Edited by Matt633rle, 23 February 2011 - 01:59 PM.

[Essexboy]

Could you try safe mode and see if you can run rogue killer from there please

[Matt633rle]

ok

[Matt633rle]

Could you try safe mode and see if you can run rogue killer from there please

ok.. in safe mode w/networking... here is the file...

Another question... can I "run the CD".. from this mode....

Attached Files

•  RKreport.txt   816bytes   557 downloads

Edited by Matt633rle, 23 February 2011 - 02:12 PM.

[Essexboy]

OK it has Identified it - now before I run the removal element could you downlod, and run OTL for me in safe mode with networking ( a bit of belt and braces here)

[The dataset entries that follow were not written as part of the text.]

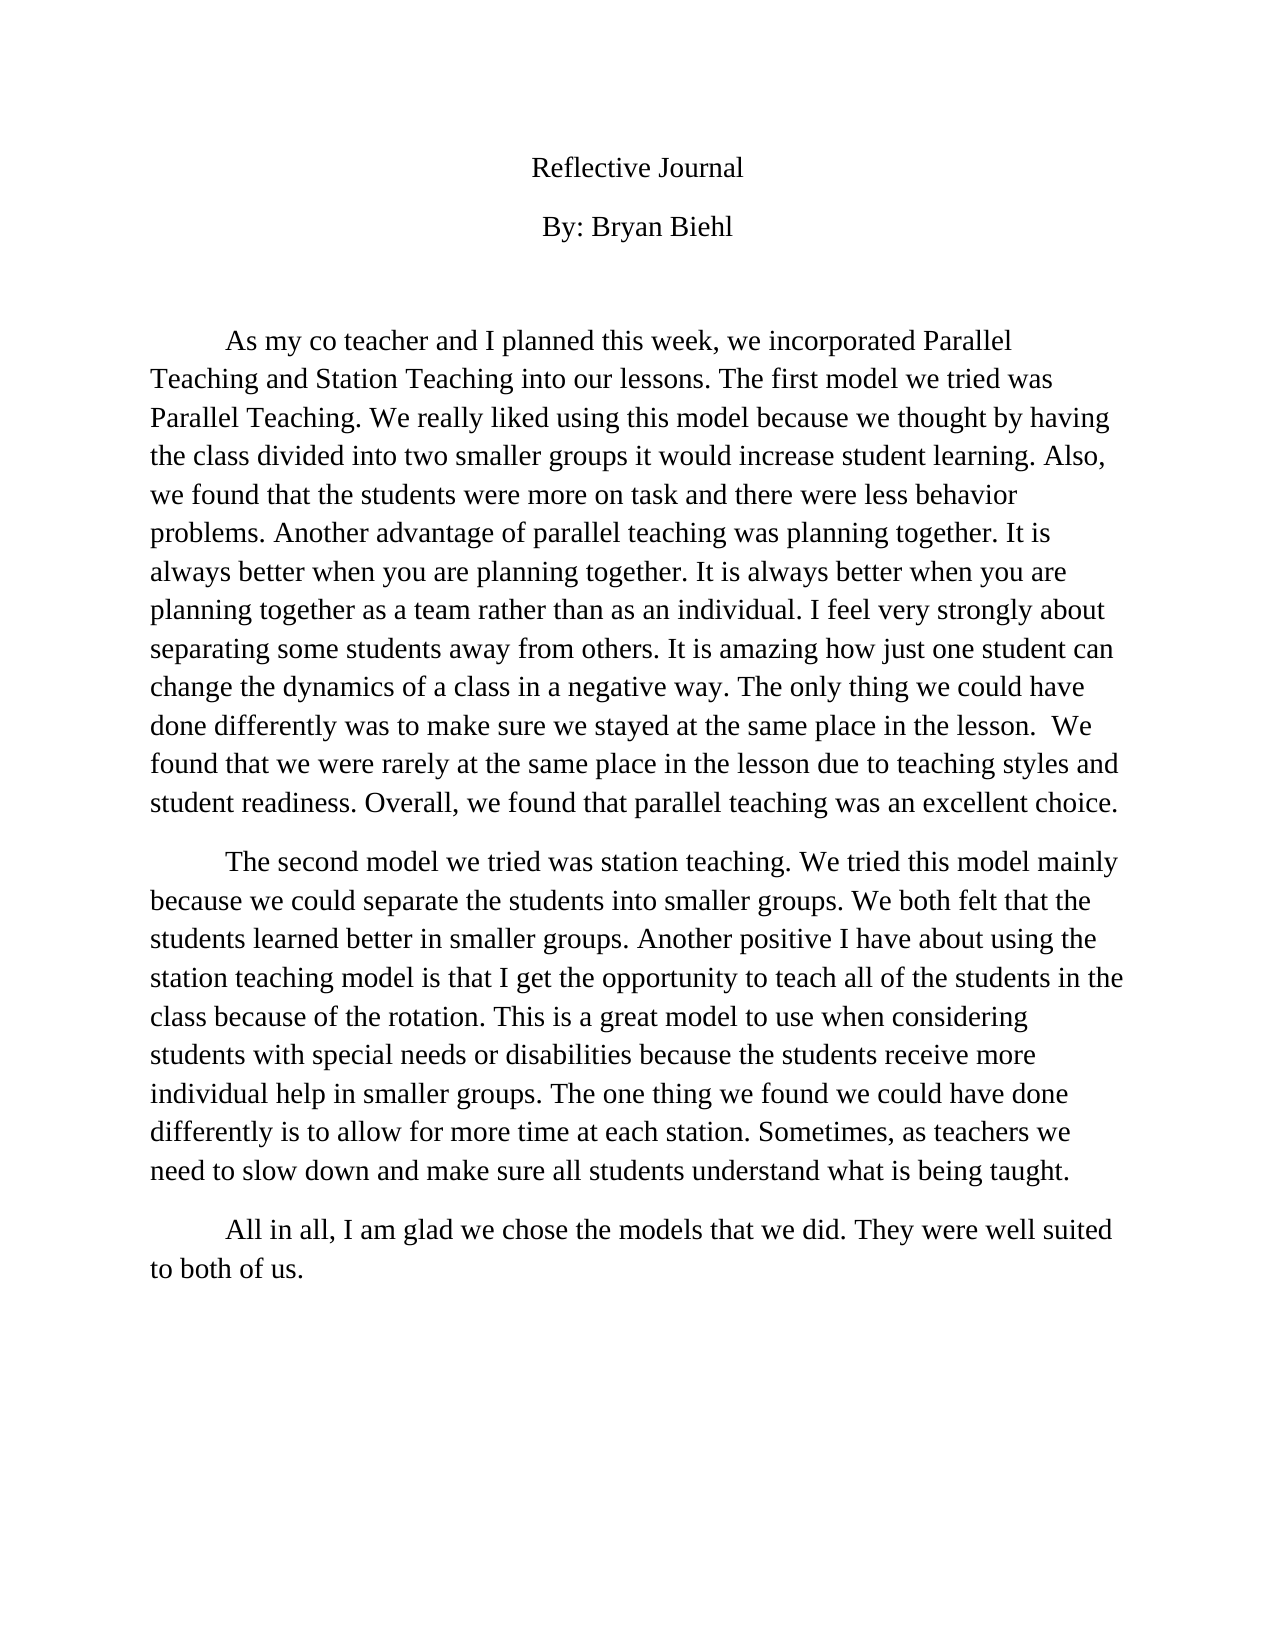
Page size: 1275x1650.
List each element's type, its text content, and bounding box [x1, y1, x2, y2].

text The second model we tried was station teaching. We tried this model mainly because we could separate the students into smaller groups. We both felt that the students learned better in smaller groups. Another positive I have about using the station teaching model is that I get the opportunity to teach all of the students in the class because of the rotation. This is a great model to use when considering students with special needs or disabilities because the students receive more individual help in smaller groups. The one thing we found we could have done differently is to allow for more time at each station. Sometimes, as teachers we need to slow down and make sure all students understand what is being taught. [150, 844, 1125, 1186]
text By: Bryan Biehl [150, 209, 1125, 243]
text All in all, I am glad we chose the models that we did. They were well suited to both of us. [150, 1212, 1125, 1284]
text As my co teacher and I planned this week, we incorporated Parallel Teaching and Station Teaching into our lessons. The first model we tried was Parallel Teaching. We really liked using this model because we thought by having the class divided into two smaller groups it would increase student learning. Also, we found that the students were more on task and there were less behavior problems. Another advantage of parallel teaching was planning together. It is always better when you are planning together. It is always better when you are planning together as a team rather than as an individual. I feel very strongly about separating some students away from others. It is amazing how just one student can change the dynamics of a class in a negative way. The only thing we could have done differently was to make sure we stayed at the same place in the lesson. We found that we were rarely at the same place in the lesson due to teaching styles and student readiness. Overall, we found that parallel teaching was an excellent choice. [150, 323, 1125, 819]
text Reflective Journal [150, 150, 1125, 183]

Download OTL to your Desktop

• Double click on the icon to run it. Make sure all other windows are closed and to let it run uninterrupted.
• Select All Users
• Under the Custom Scan box paste this in
  
  netsvcs
  %SYSTEMDRIVE%\*.exe
  /md5start
  explorer.exe
  winlogon.exe
  Userinit.exe
  svchost.exe
  /md5stop
  %systemroot%\*. /mp /s
  CREATERESTOREPOINT
  
  
• Click the Quick Scan button. Do not change any settings unless otherwise told to do so. The scan wont take long.
  
• When the scan completes, it will open two notepad windows. OTL.Txt and Extras.Txt. These are saved in the same location as OTL.
• Post both logs

[Matt633rle]

sorry... can't run it....

Edited by Matt633rle, 23 February 2011 - 02:26 PM.

[Essexboy]

Lets go for it then, Run rogue killer and select option 2, once done then retry OTL please

Option 2 (Delete)

In this mode, the program will also kill the infectious process, but also target registry keys allowing the rogue to restart at startup and delete them.

Furthermore, if among these registry keys a proxy was found (IE or Firefox),RogueKiller will prompt the user if he wants to keep it or not. A proxy is not necessarily malicious!